Shadow banks want in from the cold
Remember when shadow banks regularly outcompeted stodgy banks because they could evade onerous regulatory requirements? Not any more. In negative rate land, regulatory requirements are a blessing for banks. Shadow banks want in, not out.
In the old days, central banks imposed a tax on banks by requiring them to maintain reserves that paid zero percent interest. This tax was particularly burdensome during the inflationary 1970s when short term rates rose into the teens. The result was that banks had troubles passing on higher rates to savers, helping to drive the growth of the nascent U.S. money market mutual fund industry. Unlike banks, MMMFs didn't face reserve requirements and could therefore offer higher deposit rates to their customers.
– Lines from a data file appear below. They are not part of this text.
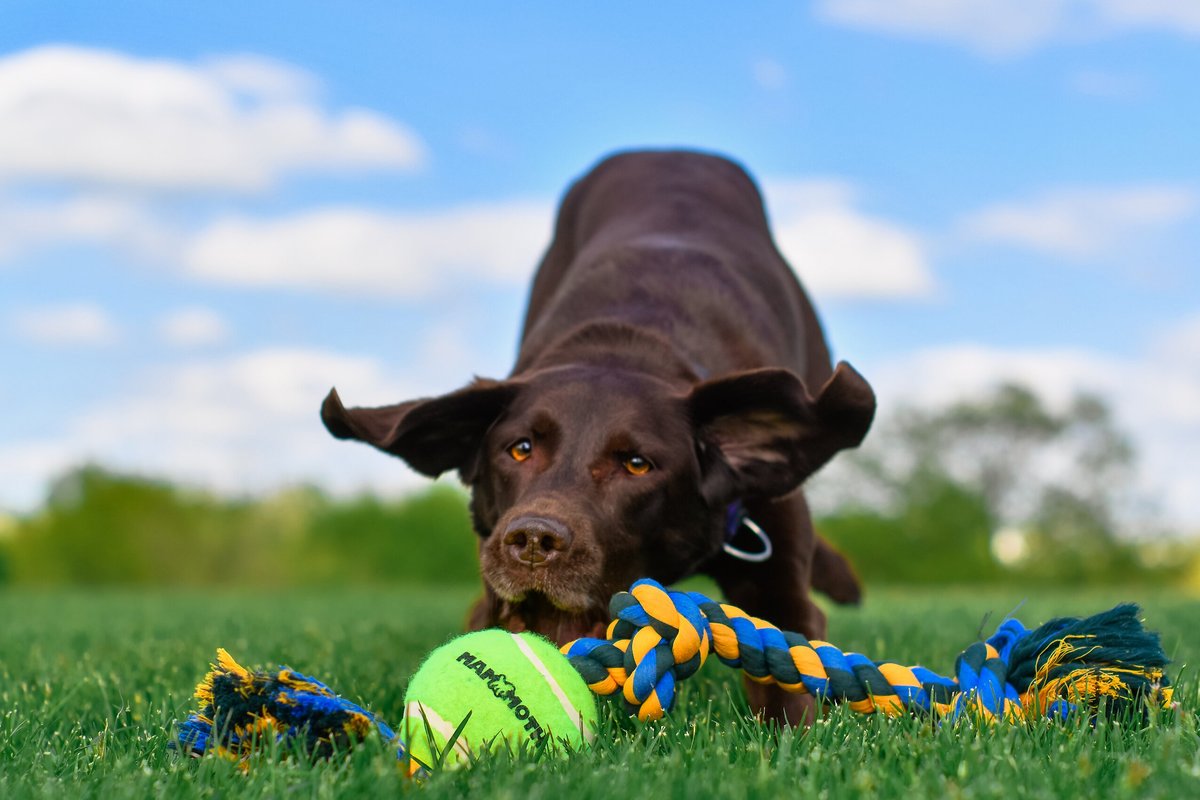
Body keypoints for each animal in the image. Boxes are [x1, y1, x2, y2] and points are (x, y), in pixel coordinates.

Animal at [324, 149, 878, 724]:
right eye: (519, 449)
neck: (625, 343)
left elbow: (788, 685)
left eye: (636, 463)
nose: (533, 541)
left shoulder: (778, 578)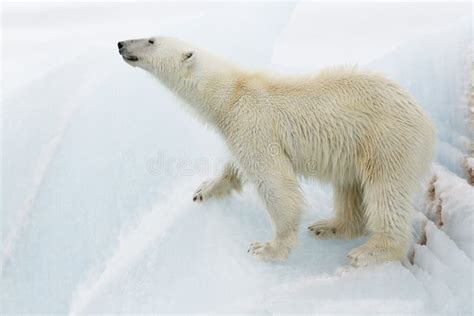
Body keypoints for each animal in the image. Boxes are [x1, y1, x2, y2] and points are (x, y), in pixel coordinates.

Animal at [117, 35, 434, 266]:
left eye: (150, 40)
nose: (120, 44)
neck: (231, 94)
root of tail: (428, 124)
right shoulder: (239, 129)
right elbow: (234, 166)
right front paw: (205, 189)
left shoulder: (253, 123)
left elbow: (275, 183)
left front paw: (267, 248)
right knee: (349, 187)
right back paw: (330, 226)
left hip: (388, 140)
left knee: (385, 192)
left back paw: (369, 251)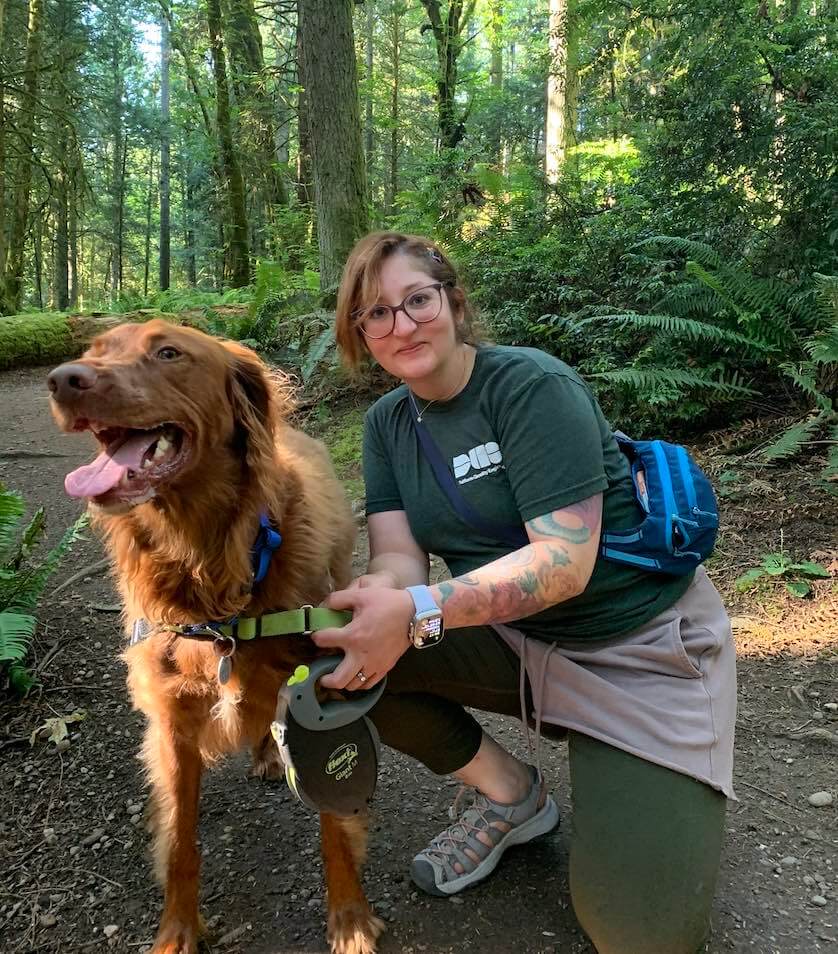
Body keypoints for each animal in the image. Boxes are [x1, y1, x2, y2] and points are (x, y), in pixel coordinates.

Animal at [49, 322, 384, 952]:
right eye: (94, 351)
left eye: (168, 352)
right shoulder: (173, 721)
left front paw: (350, 918)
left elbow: (334, 822)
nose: (62, 379)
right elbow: (181, 839)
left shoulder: (322, 685)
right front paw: (178, 930)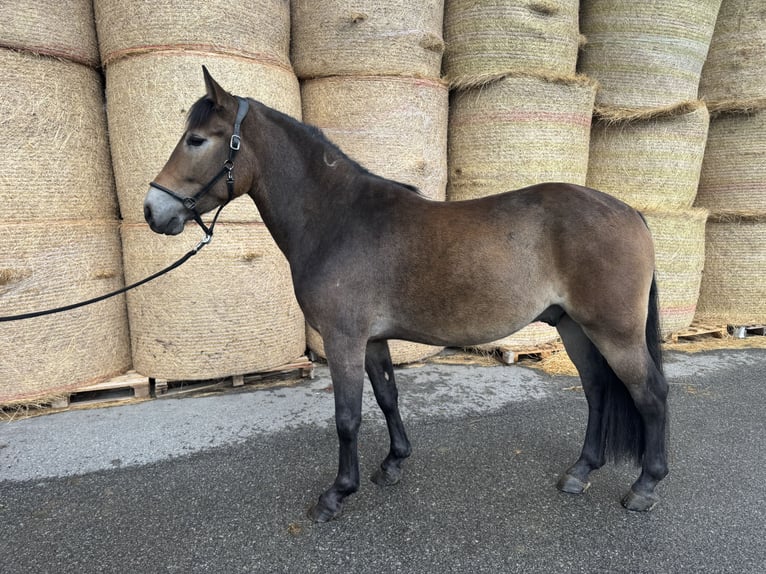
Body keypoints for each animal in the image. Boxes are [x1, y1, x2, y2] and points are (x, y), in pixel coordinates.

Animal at [144, 68, 668, 523]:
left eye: (196, 140)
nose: (152, 211)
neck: (338, 220)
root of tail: (630, 212)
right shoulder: (373, 340)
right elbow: (388, 398)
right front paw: (393, 463)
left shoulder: (344, 339)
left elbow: (348, 417)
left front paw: (336, 494)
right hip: (574, 327)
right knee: (598, 389)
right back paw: (580, 472)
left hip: (614, 332)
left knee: (650, 394)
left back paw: (645, 486)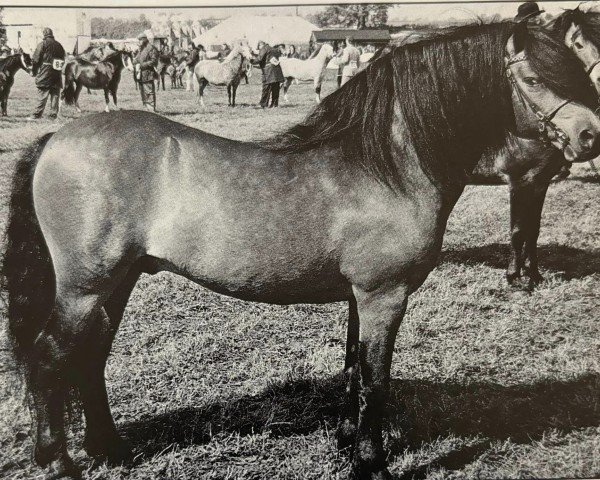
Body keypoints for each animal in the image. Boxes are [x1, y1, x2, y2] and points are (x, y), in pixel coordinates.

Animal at [4, 21, 600, 480]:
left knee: (90, 359)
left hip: (118, 281)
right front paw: (372, 464)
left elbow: (353, 369)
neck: (387, 165)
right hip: (86, 287)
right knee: (49, 358)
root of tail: (56, 141)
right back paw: (57, 461)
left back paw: (110, 450)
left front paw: (346, 440)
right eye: (533, 77)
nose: (590, 137)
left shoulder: (362, 297)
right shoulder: (385, 295)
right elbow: (376, 380)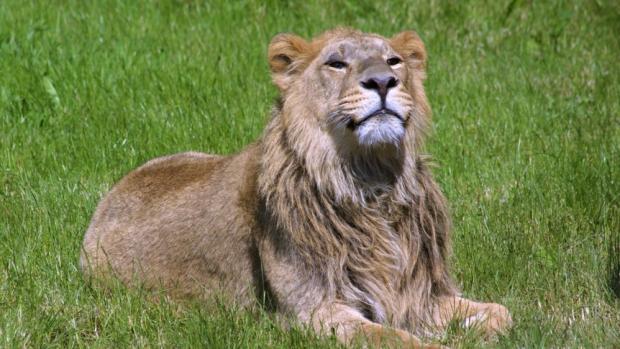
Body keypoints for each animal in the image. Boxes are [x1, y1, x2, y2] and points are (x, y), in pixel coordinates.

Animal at [80, 28, 512, 346]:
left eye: (394, 61)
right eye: (337, 63)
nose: (383, 81)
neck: (371, 183)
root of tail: (109, 197)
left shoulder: (418, 294)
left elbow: (503, 314)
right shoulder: (313, 310)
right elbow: (394, 339)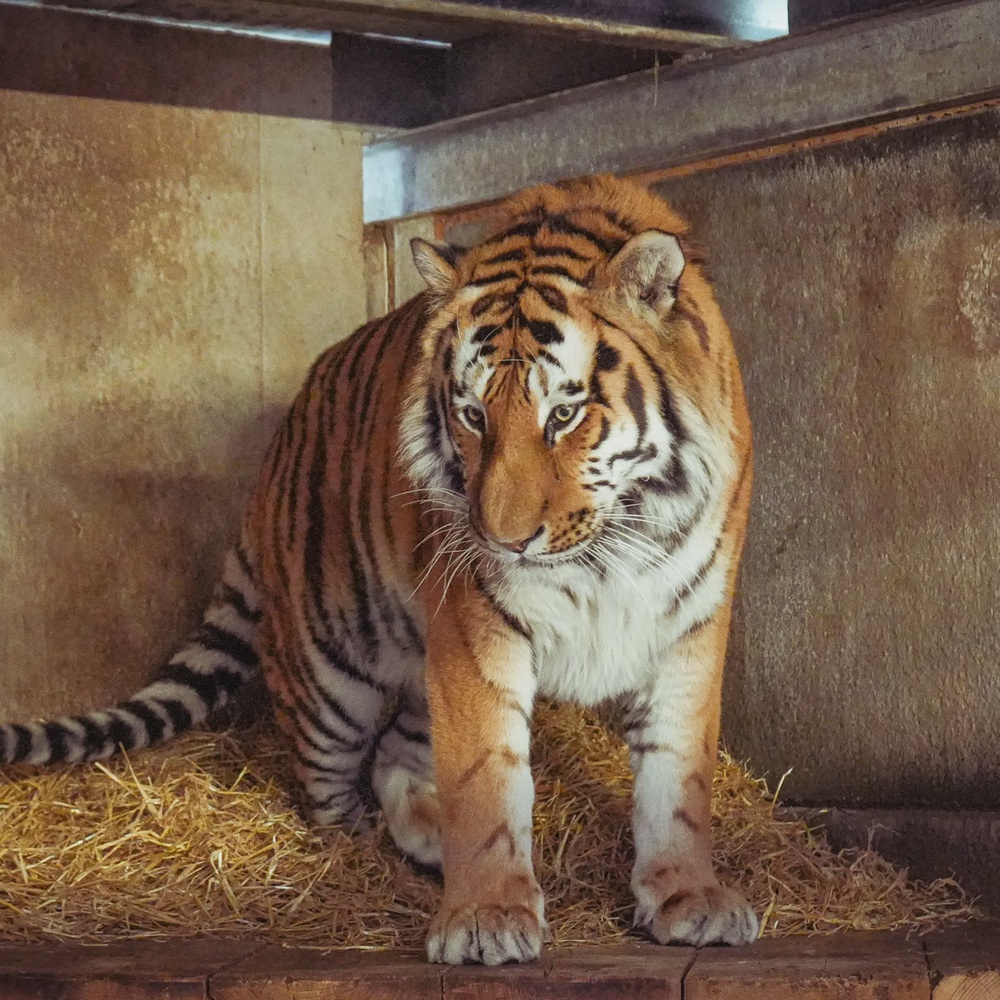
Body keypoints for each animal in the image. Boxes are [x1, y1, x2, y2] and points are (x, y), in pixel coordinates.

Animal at [0, 174, 757, 964]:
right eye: (473, 416)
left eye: (564, 414)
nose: (503, 540)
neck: (610, 548)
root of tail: (271, 460)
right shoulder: (474, 625)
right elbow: (485, 777)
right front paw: (486, 916)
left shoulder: (690, 622)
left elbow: (678, 774)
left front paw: (689, 897)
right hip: (331, 671)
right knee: (328, 782)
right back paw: (370, 839)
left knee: (397, 754)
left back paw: (427, 837)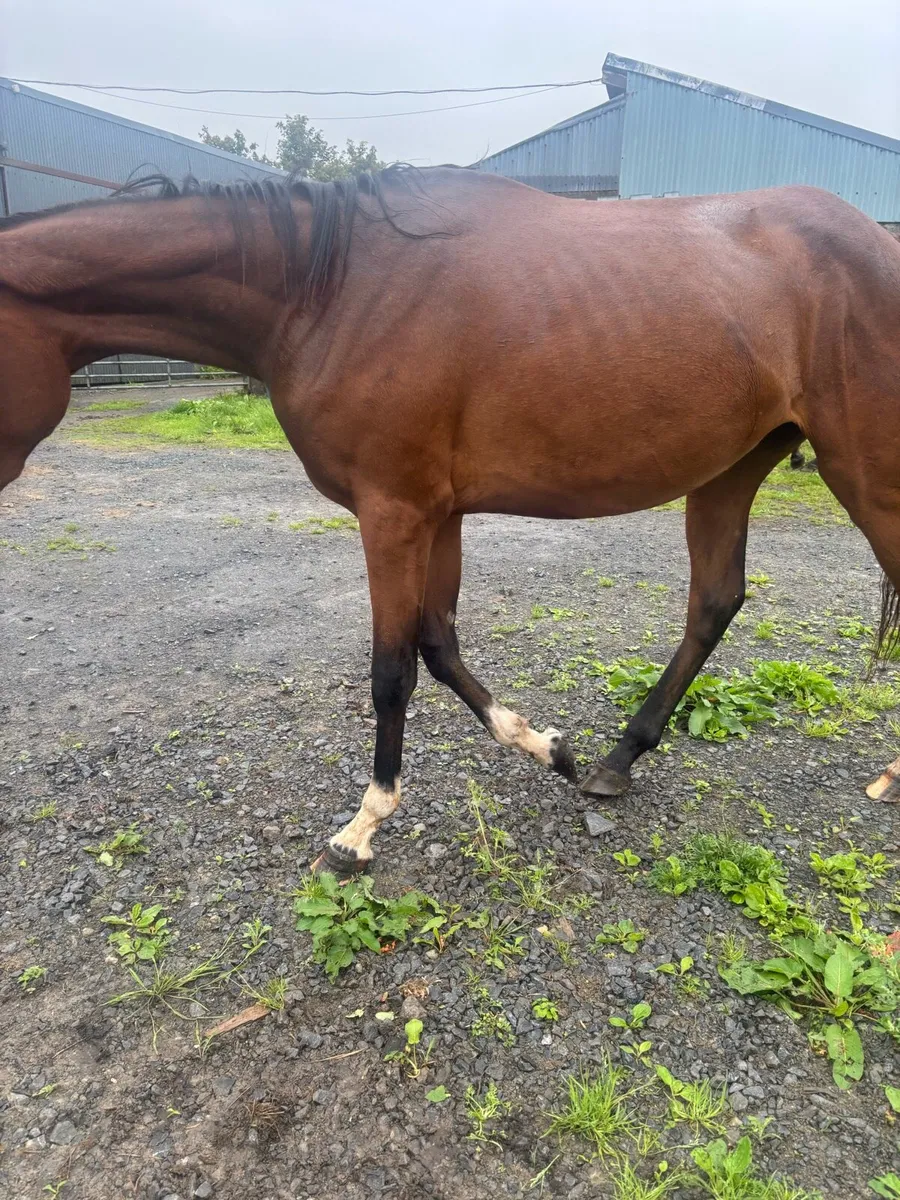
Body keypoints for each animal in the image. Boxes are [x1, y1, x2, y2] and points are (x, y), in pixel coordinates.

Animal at [3, 167, 900, 876]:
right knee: (714, 602)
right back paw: (617, 759)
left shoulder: (392, 512)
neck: (330, 291)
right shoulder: (440, 514)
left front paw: (362, 827)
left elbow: (391, 668)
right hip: (731, 468)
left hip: (866, 474)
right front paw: (550, 748)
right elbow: (438, 645)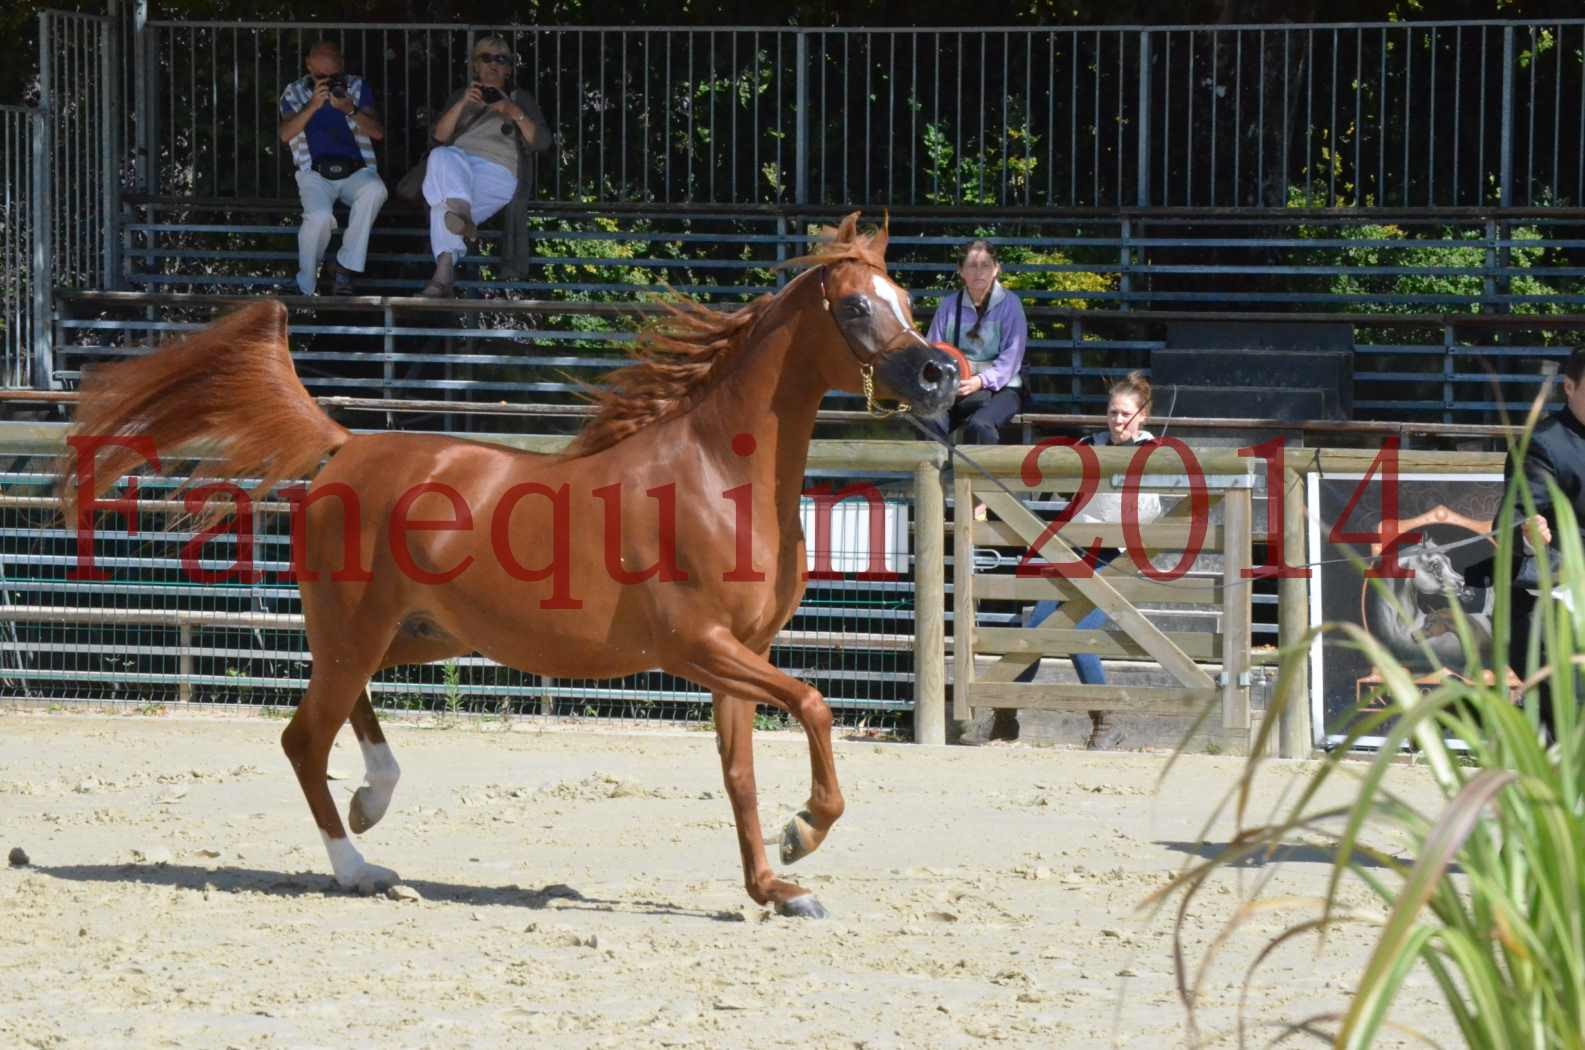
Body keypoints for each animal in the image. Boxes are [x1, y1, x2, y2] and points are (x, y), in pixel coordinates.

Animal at [58, 214, 951, 919]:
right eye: (857, 306)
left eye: (906, 302)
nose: (938, 374)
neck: (715, 476)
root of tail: (346, 447)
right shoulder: (699, 646)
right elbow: (814, 707)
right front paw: (804, 835)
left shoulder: (742, 653)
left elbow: (739, 775)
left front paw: (777, 887)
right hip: (360, 629)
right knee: (304, 736)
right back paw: (360, 867)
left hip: (415, 633)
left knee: (341, 711)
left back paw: (373, 798)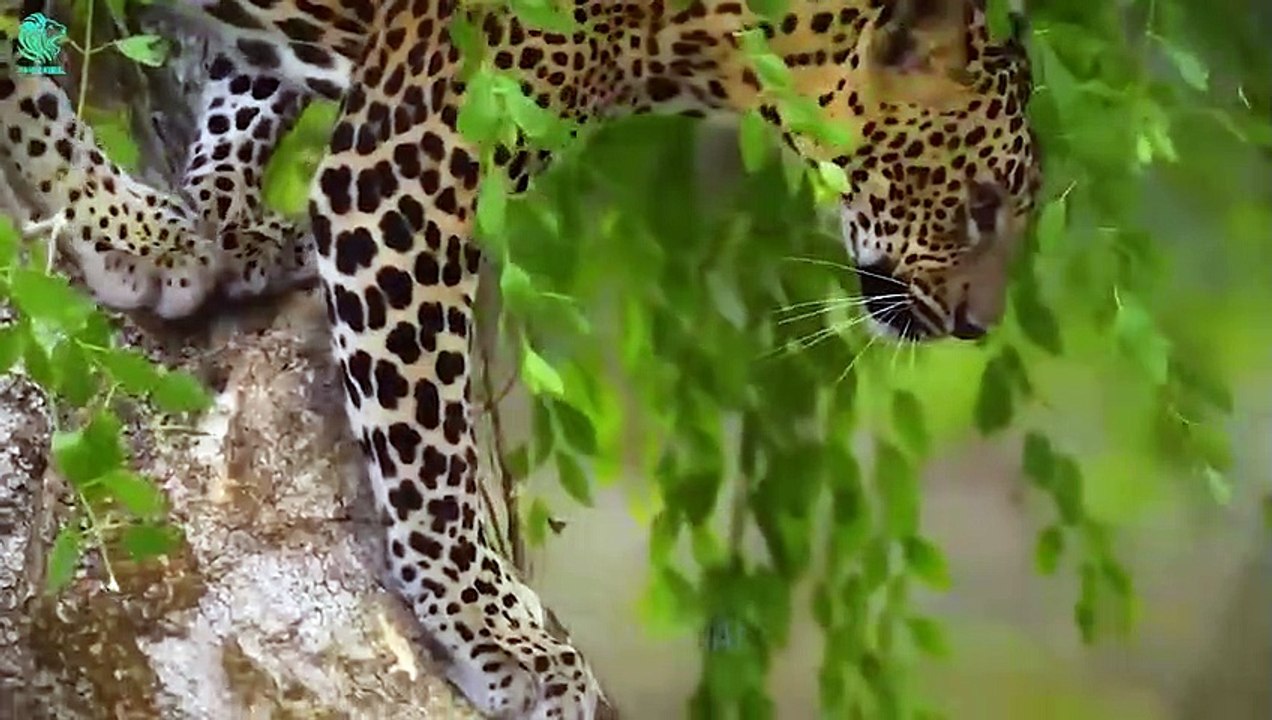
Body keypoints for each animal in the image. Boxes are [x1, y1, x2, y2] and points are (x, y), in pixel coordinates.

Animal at [0, 0, 1042, 717]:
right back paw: (119, 221)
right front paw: (500, 638)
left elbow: (241, 80)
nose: (977, 326)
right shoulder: (406, 174)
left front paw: (228, 214)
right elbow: (431, 452)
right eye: (981, 204)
To help level the playing field between regulated banks and so-called shadow banks, a number of central banks (including the Bank of Canada) removed the tax by no longer setting a reserve requirement. While the Federal Reserve didn't go as far as removing these requirements, it did reduce them and allowed workarounds like "sweeps." But the shadow banking system never stopped growing.
In negative rate land, everything is flipped around. Central bank reserve requirements no longer act as a tax on banks, they can be a subsidy. The Danmarks Nationalbank, Swiss National Bank and Bank of Japan have resorted to a strategy of tiering, where only a small portion of bank reserves are charged a negative rates (say -0.5%) while the rest (the inframarginal amount) can be deposited at the central bank where it earns 0%. Setting a 0.5% penalty on the marginal amount has been enough to drive interest rates on short term government bills and overnight lending rates to -0.5%. Banks that can invest some portion of their funds at 0% rather than the going market rate of -0.5% are getting a nice gift. They can in turn pass this windfall on to their customers by protecting them from negative rates. Shadow banks, which don't have access to these subsidies because they don't have accounts at the central bank, are at a competitive disadvantage; they must invest all their funds at the going market rate of -0.5% and will therefore have to share the pain with their customers by reducing deposit rates into negative territory. This growing deposit rate gap should lead to retail and corporate flight from shadow bank deposits into protected regulated bank deposits.
We've certainly seen this in Japan. Around ten MMMFs quickly closed their doors to new funds after the Bank of Japan reduced rates to -0.1%. And now money reserve funds (MRFs) are clamouring for protection from negative rates. So while it used to be a disadvantage to be a subjugated bank and good to be a shadow bank, in negative rate land it's the exact opposite. Better to be shackled than to be free.
By the way, I'm wondering if this is why the ECB decided not to introduce tiered deposit rates last week, pointing to the "complexity of the system." Europe has a relatively large MMMF industry compared to Japan; perhaps it wanted to avoid any financial turbulence that might be set off by subsidies that benefit one set of bankers but not the other.